What can you eat on the Vertical Diet? And what foods are off limits?

"To follow the diet as written, a person would consume small amounts of a limited selection of foods daily, with the primary source of calories coming from red meat and white rice," explains Susie.

Foods you can eat on the Vertical Diet:

  • Red meat (the diet allows, but does not encourage, the consumption of chicken or fish)

  • White rice

  • Fruits

  • Potatoes (white or sweet)

  • Low-FODMAP vegetables (carrots, celery, cucumber, bell peppers, eggplant, etc.)

  • Oils and fats

  • Eggs

  • Dairy

  • Sodium

  • Oats (only if soaked and fermented)

  • Legumes (only if soaked and fermented)

Foods to avoid on the Vertical Diet:

  • Grains

  • Highly processed vegetable oils

  • Onions and garlic

  • High-FODMAP vegetables (broccoli, cauliflower, sprouts, kale, etc.)

  • Sugar alcohols

  • Added sugar

  • Coffee

What are the pros and cons of the Vertical Diet?

Fans of the eating plan say one major benefit is that it allows athletes to consume high amounts of calories and nutrients to increase energy, muscle growth and strength, without causing digestion issues. "However, the diet is extremely restrictive and doesn't allow room for all the necessary nutrients your body needs," adds Susie. "Many of which are essential for digestive health."

The cons include:

  • The Vertical Diet is highly restrictive: The diet limits the intake of other essential nutrients.

  • The Vertical Diet is rich in red meat: High consumption of red meat is associated with an increased risk of certain types of cancer, heart disease and diabetes. Health experts recommend limiting red meat consumption to three servings per week.

  • There's a lack of omega-3 fatty acids: The Vertical Diet does not encourage seafood and fish; therefore, it doesn't provide sufficient amounts of omega-3 fatty acids, which are necessary nutrients to keep the human body functioning effectively.

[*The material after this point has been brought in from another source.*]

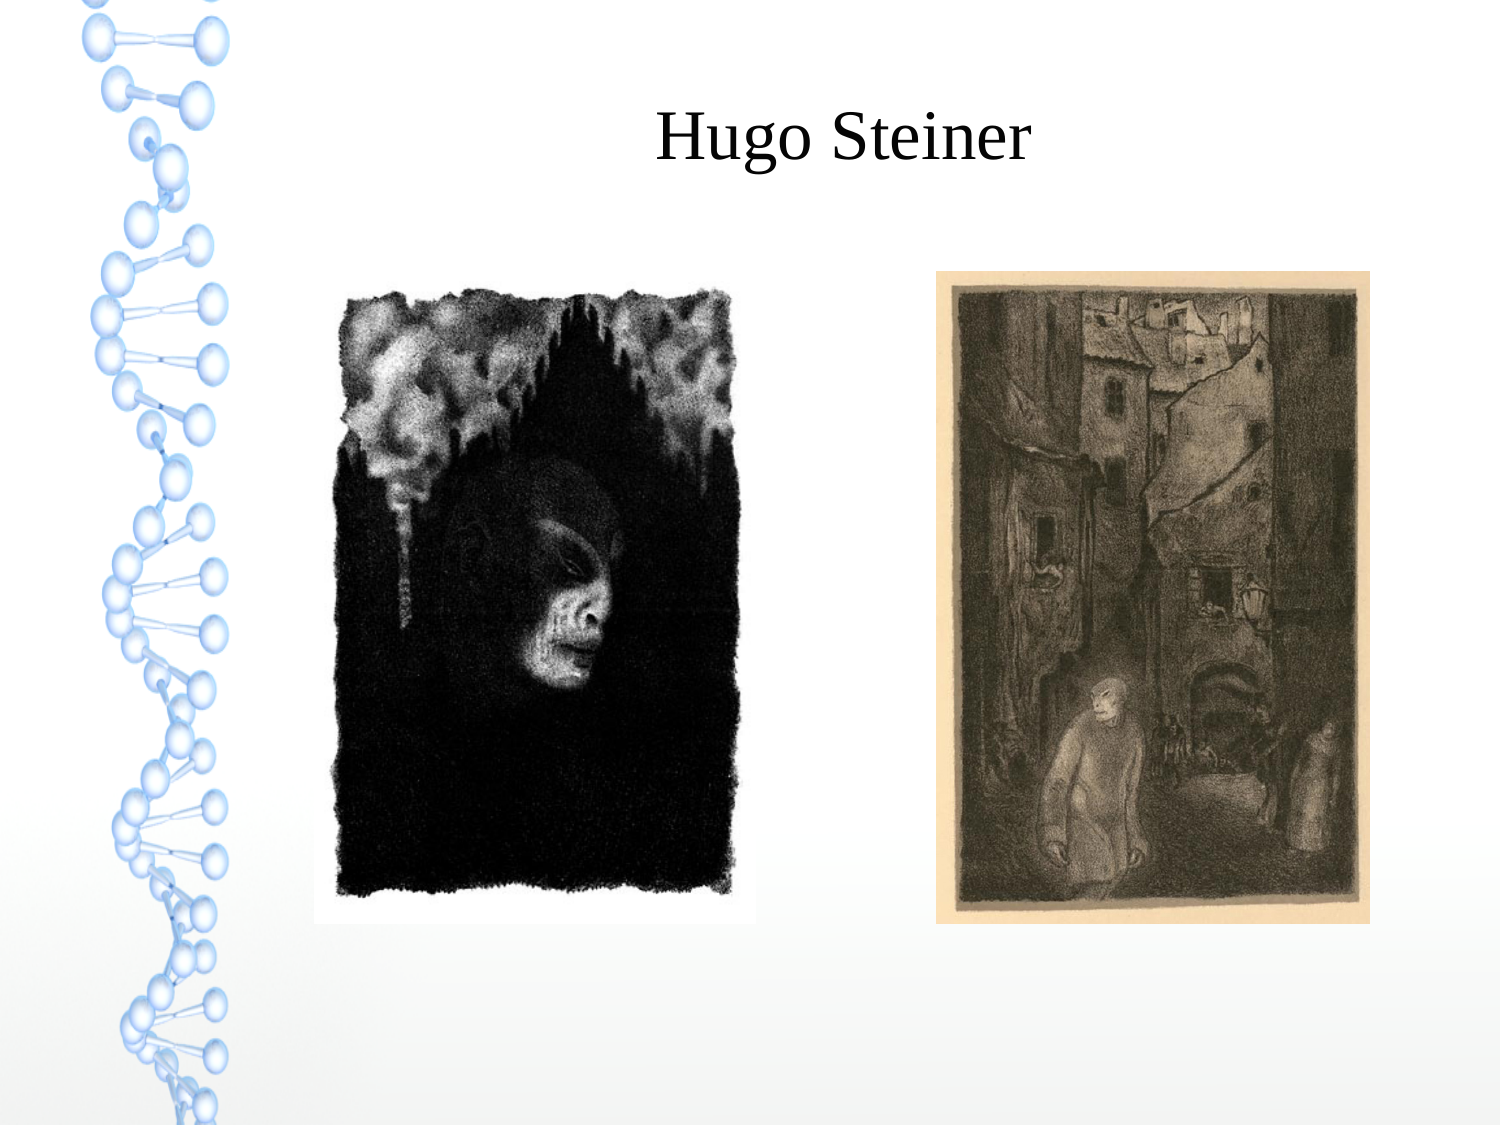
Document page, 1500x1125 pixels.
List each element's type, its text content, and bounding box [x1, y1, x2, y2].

picture [0, 0, 1500, 1125]
title Hugo Steiner [241, 42, 1447, 229]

  • A lack of gut health support: "Our gut relies on prebiotics and probiotics, which are substances found in foods such as oats, onions, whole grains, asparagus, apples and fermented dairy products – all of which are strictly limited in the Vertical Diet," says Susie. “The Vertical Diet claims to help athletes with gut health, because it includes high amounts of white rice, which is an easily digested carb. However, while white rice is easily digested, the diet is restrictive and lacks fibre, and foods such as lentils and broccoli, which are essential for digestive health and function.”

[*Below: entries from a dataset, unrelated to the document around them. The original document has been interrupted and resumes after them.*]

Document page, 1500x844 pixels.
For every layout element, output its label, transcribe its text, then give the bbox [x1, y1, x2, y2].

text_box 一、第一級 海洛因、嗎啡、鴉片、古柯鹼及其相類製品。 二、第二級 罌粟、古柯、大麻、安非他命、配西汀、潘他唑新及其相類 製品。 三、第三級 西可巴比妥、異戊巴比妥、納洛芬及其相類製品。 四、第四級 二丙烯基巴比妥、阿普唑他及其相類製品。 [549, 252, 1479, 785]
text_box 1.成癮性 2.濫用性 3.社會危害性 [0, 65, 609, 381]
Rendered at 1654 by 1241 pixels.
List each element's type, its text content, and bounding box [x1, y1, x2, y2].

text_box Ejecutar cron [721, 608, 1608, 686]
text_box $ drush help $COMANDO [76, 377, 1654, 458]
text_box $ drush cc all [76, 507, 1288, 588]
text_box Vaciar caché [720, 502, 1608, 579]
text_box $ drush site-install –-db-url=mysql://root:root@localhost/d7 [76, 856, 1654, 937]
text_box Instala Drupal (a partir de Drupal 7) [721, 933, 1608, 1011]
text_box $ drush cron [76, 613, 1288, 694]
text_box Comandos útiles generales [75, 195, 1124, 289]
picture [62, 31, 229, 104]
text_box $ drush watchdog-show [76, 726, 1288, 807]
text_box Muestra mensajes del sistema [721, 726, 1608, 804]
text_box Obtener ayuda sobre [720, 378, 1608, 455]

  • It's Not Vegan or Vegetarian-Friendly: The Vertical Diet is not able to be adapted to vegan or vegetarian diets.

How long should you be on the Vertical Diet for?

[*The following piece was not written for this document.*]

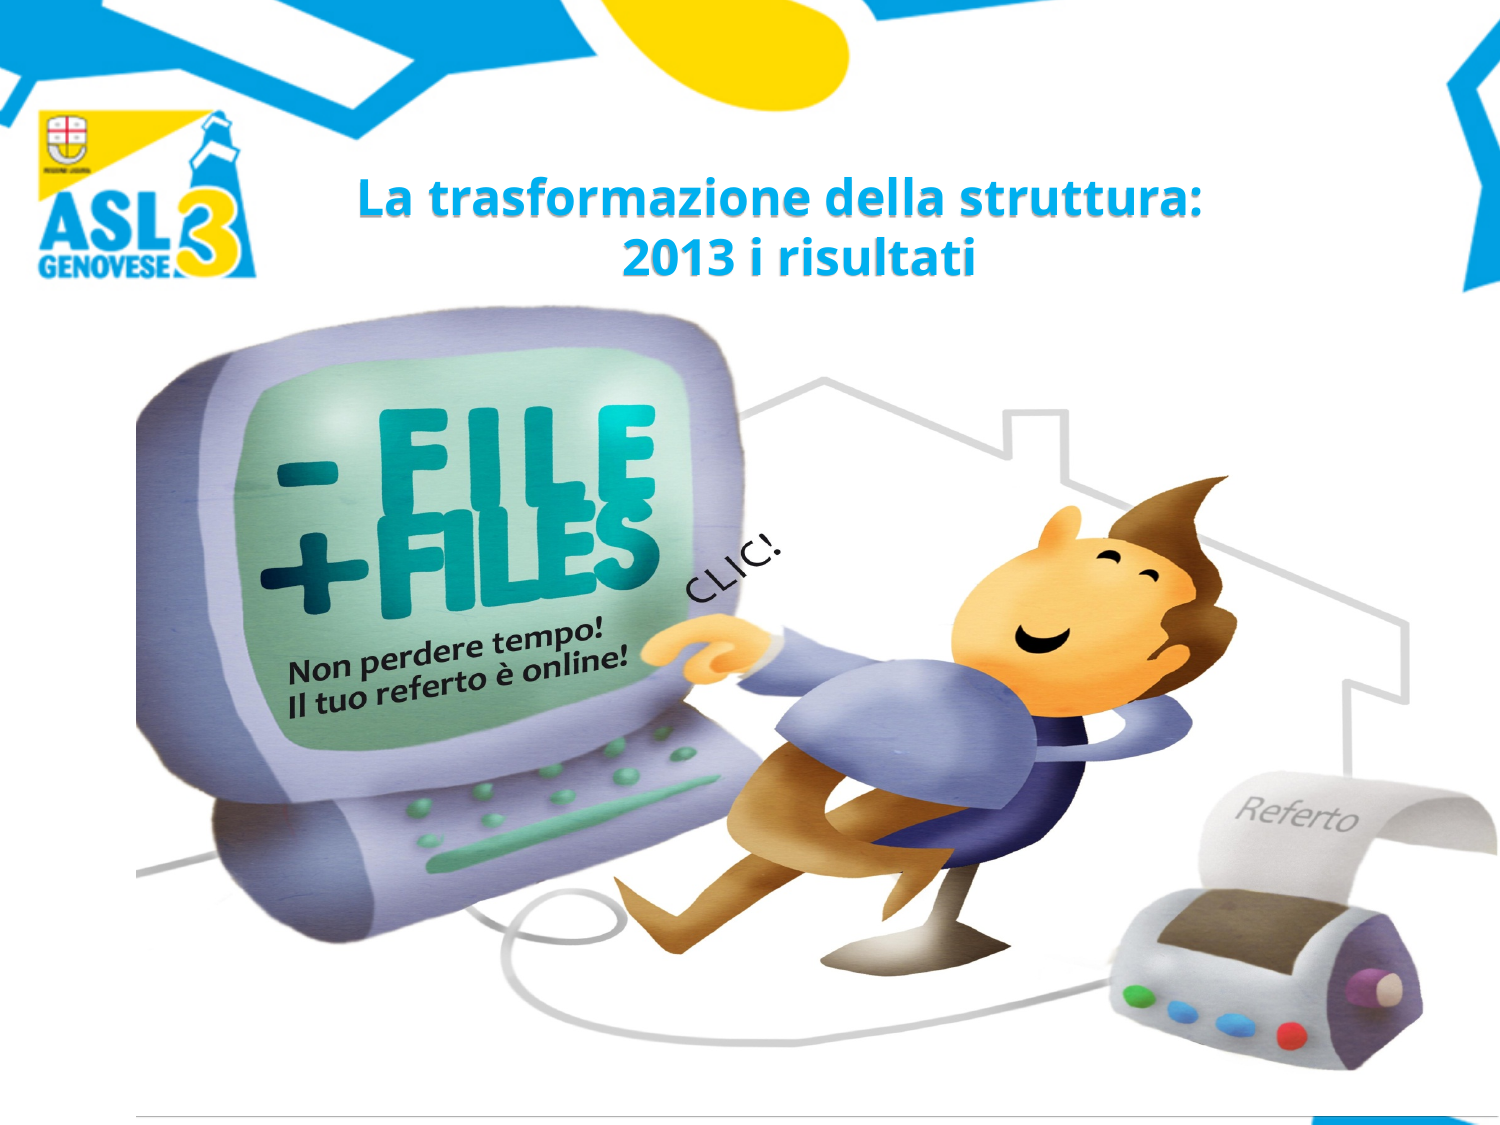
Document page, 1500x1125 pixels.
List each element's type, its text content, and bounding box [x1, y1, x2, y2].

picture [136, 294, 1500, 1116]
title La trasformazione della struttura: 2013 i risultati [268, 157, 1331, 274]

"The Vertical Diet is more of a short-term, performance-focused diet, not necessarily a lifestyle change," says Susie. "It's important to note that the main reason people follow it is to support muscle growth and digestion in bodybuilders." Bodybuilders, weightlifters, and athletes see the diet as a way to increase calorie consumption, but maintain gut health, on a temporary basis.

Is the Vertical Diet dangerous?

"Generally speaking, the Vertical Diet is highly restrictive and doesn't allow for enough of the nutrients your body needs to stay healthy," says Susie. "The diet places a focus on red meat as the primary source of your protein, but high red meat consumption is linked to heart disease, some cancers, kidney problems and digestive issues." Overall, a more balanced and nutrient-rich diet is a healthier option for the average gym-goer.

Photo credit: Cosmopolitan
Photo credit: Cosmopolitan

How do you know if the Vertical Diet is right for you?

"Depending on the individual's nutritional needs, the Vertical Diet can be helpful for bodybuilders, competitive weightlifters and athletes that need to support muscle growth," notes Susie. "It could be useful to people looking to lose weight – but there are healthier diets that can help someone lose weight that don't cut out so many beneficial nutrients."